70% Truck Fee Hike Will Get Re-Think

 

TORONTO — Commercial trucking licence fees in Ontario are scheduled to go up by a whopping 70 percent in less than two years: first by 30 percent come December 1, 2012 and then by another 40 percent a year later.

What’s more, that increase falls unevenly on truckers, says the Ontario Trucking Association (OTA).

So, the Province should reconsider its plans, the OTA says.  And although the organization’s President David Bradley says truckers are prepared to share the costs of using the transportation system as well as deficit fighting, the burden should be shared evenly across the industry.

The OTA has “proposed various options for the government to consider including phasing the second increase over a longer period (which is how the increase in personal driver’s licence fees is being handled) and that all heavy commercial vehicles be required to pay registration fees.”

Also he said some trucks are treated differently than others. For example,  mobile cranes, vacuum trucks, concrete pumping trucks, street sweepers and water trucks, for example, are exempt from paying any vehicle registration fees.

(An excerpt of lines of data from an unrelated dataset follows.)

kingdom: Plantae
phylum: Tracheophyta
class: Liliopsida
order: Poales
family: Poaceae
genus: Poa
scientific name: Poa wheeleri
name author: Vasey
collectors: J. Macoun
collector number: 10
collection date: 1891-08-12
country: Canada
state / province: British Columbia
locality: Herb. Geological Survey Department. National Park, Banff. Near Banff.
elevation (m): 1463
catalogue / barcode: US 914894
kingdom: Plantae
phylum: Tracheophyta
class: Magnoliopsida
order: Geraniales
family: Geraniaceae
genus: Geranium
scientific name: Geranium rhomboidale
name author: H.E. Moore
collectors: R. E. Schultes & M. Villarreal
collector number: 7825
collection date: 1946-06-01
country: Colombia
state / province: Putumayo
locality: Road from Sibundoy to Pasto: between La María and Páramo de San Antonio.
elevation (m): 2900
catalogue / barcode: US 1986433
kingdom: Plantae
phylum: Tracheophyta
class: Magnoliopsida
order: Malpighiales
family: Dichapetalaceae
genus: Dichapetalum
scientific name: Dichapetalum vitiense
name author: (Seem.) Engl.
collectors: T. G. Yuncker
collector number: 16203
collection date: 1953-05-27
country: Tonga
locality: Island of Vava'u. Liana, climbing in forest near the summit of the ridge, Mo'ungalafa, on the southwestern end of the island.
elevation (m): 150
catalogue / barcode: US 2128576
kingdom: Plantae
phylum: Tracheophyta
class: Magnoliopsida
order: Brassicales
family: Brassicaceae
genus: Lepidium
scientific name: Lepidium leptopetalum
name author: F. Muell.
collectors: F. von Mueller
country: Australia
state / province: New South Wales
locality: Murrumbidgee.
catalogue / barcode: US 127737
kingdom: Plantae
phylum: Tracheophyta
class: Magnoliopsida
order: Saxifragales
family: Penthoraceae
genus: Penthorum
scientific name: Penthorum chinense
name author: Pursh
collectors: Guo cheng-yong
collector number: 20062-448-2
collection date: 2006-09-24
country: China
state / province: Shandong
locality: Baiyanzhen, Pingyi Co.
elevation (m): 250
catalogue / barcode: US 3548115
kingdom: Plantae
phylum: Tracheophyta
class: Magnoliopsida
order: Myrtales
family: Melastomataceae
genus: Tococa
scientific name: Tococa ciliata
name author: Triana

“These vehicles are trucks too; they use the public infrastructure and are owned and operated by private for-profit entities,” Bradley says. “The idea of user pay is that everyone pays their fair share.”

Adds Bradley: “There is nothing to be done about the December 2012 increase, but there are various ways the government could deal with the 2013 increase.”

In response, Ontario Transportation Minister Bob Chiarelli says he has instructed his staff to look at options and alternatives for a more protracted fee-increase schedule.”

In a letter to the OTA, Chiarelli said the point of these fee increases is to ensure roads and bridges remain in good repair and that the government is simply following the Drummond Commission’s advice. 

“The Drummond Commission recommended the province should be based on full cost recovery, which has not been the case for vehicle and licence fees for many years,” Chiarelli said.